A decisão do governo de privatizar as companhias docas, começando pela
do Espírito Santo (Codesa), promete gerar calorosas discussões.
Especialistas avaliam que para ser bem-sucedida a iniciativa precisará
atender às especificidades de cada uma das oito companhias docas, que
administram portos muito diferentes entre si. Por isso, não haverá "a
bala de prata" a ser aplicada verticalmente em todas as administrações.
O sócio da Terrafirma, David Goldberg, entende que há dois tipos de
concessão: a cheia, em que o privado assumirá da gestão do condomínio
aquaviário à operação de cargas; e a concessão somente da administração.
A concessão cheia tende a ser mais viável em portos ainda em
crescimento, onde não existem - ou há muito poucos - arrendatários de
terminais (subconcessionários de áreas nos portos públicos). É mais
atrativa porque grande parte da receita está na operação. Por outro
lado, tende a criar conflitos onde existem muitos terminais arrendados.
"Fazer no porto de Santos não funciona. Para portos mais maduros, com
muitos arrendamentos, o modelo de concessão somente da administração é
mais aplicável", avalia Goldberg. A privatização das companhias docas é discutida de tempos em tempos,
mas nunca foi enfrentada. A decisão de levar o assunto adiante foi
tomada recentemente, depois que o governo conseguiu desenrolar questões
mais urgentes, como os terminais de uso privado (TUPs), e lançar
arrendamentos. Agora, Brasília avalia haver espaço para abrir essa nova
frente.
Uma fonte que acompanha a discussão pontua que os dois modelos de
administração já testados na história recente do setor não lograram o
êxito esperado. Da criação da agência reguladora do setor, Antaq, em
2001, até a Medida Provisória dos Portos, em 2012, que gerou a nova Lei
dos Portos, foram feitas apenas dez licitações de áreas novas em 34
portos públicos, índice muito baixo.
Essa foi uma das razões que levaram o governo a recentralizar o
planejamento e as licitações em Brasília. Mas desde a nova lei do setor,
de 2013, o sucesso do programa de arrendamentos é considerado relativo.
Cinco terminais foram leiloados, a maioria porque os contratos estavam
vencidos. Um dos leilões foi revogado (o da Marimex) e houve uma
tentativa fracassada (Vila do Conde, em 2015, deu "vazio"). "Talvez seja
a hora de deixar o privado fazer", diz a fonte.

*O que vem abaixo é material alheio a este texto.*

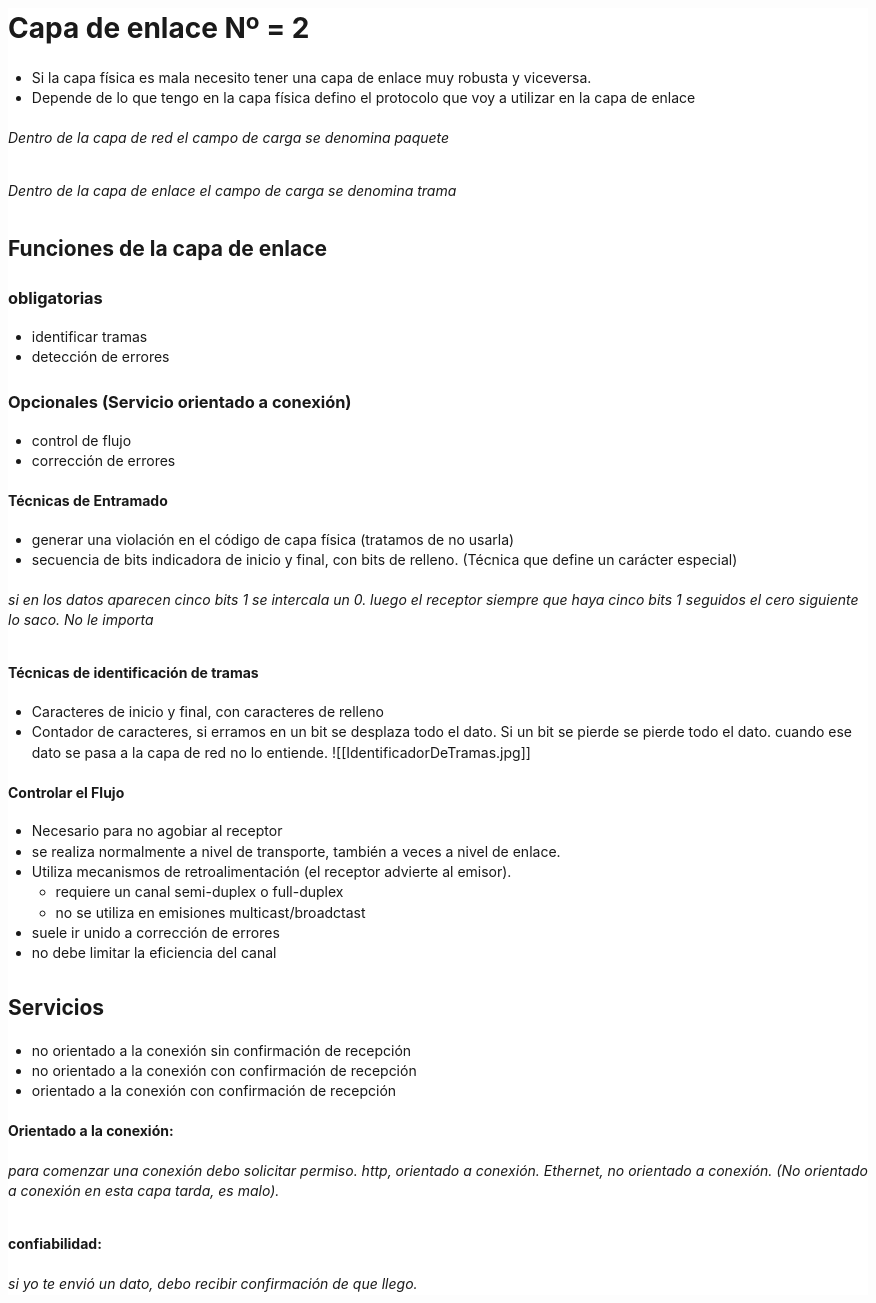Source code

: # Capa de enlace Nº = 2
- Si la capa física es mala necesito tener una capa de enlace muy robusta y viceversa.
- Depende de lo que tengo en la capa física defino el protocolo que voy a utilizar en la capa de enlace
###### Dentro de la capa de red el campo de carga se denomina paquete
###### Dentro de la capa de enlace el campo de carga se denomina trama

## Funciones de la capa de enlace
### obligatorias
- identificar tramas
- detección de errores
### Opcionales (Servicio orientado a conexión)
* control de flujo
* corrección de errores
#### Técnicas de Entramado
- generar una violación en el código de capa física (tratamos de no usarla)
- secuencia de bits indicadora de inicio y final, con bits de relleno. (Técnica que define un carácter especial)
###### si en los datos aparecen cinco bits 1 se intercala un 0. luego el receptor siempre que haya cinco bits 1 seguidos el cero siguiente lo saco. No le importa 
#### Técnicas de identificación de tramas
- Caracteres de inicio y final, con caracteres de relleno
- Contador de caracteres, si erramos en un bit se desplaza todo el dato. Si un bit se pierde se pierde todo el dato. cuando ese dato se pasa a la capa de red no lo entiende.
![[IdentificadorDeTramas.jpg]]
#### Controlar el Flujo
 - Necesario para no agobiar al receptor
 - se realiza normalmente a nivel de transporte, también a veces a nivel de enlace.
 - Utiliza mecanismos de retroalimentación (el receptor advierte al emisor).
	 - requiere un canal semi-duplex o full-duplex
	 - no se utiliza en emisiones multicast/broadctast
- suele ir unido a corrección de errores
- no debe limitar la eficiencia del canal
## Servicios
- no orientado a la conexión sin confirmación de recepción
- no orientado a la conexión con confirmación de recepción
- orientado a la conexión con confirmación de recepción
#### Orientado a la conexión: 
###### para comenzar una conexión debo solicitar permiso. http, orientado a conexión. Ethernet, no orientado a conexión. (No orientado a conexión en esta capa tarda, es malo).
#### confiabilidad: 
###### si yo te envió un dato, debo recibir confirmación de que llego.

Uma questão bastante sensível é o destino da mão de obra das
administradoras portuárias. O governo sabe que será um tema espinhoso e
quer abrir desde o início o diálogo com os trabalhadores. O objetivo da privatização é dar mais eficiência aos portos públicos -
que em geral vêm perdendo espaço para os TUPs.
A meta é melhorar não só
a logística, mas sobretudo a gestão, eliminando o aparelhamento
político e dando mais flexibilidade para compras e contratações de
serviços, hoje engessadas pela Lei de Licitações. Outros dois problemas
quase unânimes das docas são os passivos trabalhista e financeiro e a
falta de recursos para investimentos essenciais como dragagem.
"A pergunta que não quer calar é quem se interessaria por comprar? Não
vejo ninguém no mercado. A fonte de receita de uma companhia docas é
tarifa pelo fornecimento de infraestrutura e pelo arrendamento. Essa
receita teria de cobrir os custos, permitir investimentos e proporcionar
margem para o negócio", diz Fabrizio Pierdomenico, sócio da Agência
Porto. Ele, que já trabalhou na Secretaria de Portos, defende um modelo
híbrido, em o que o Estado não abre mão de ser o gestor mas os serviços
condominiais são licitados.
Wilen Manteli, presidente da Associação Brasileira dos Terminais
Portuários (ABTP), sustenta há tempos que as docas não são mais
administráveis, têm excesso de funcionários, "embora haja técnicos muito
bons", e que a única saída é buscar um novo modelo jurídico de gestão.
"Seja concessão ou PPP, ainda que o governo mantenha o controle". O
BNDES deverá definir o modelo de concessão e conduzir os estudos.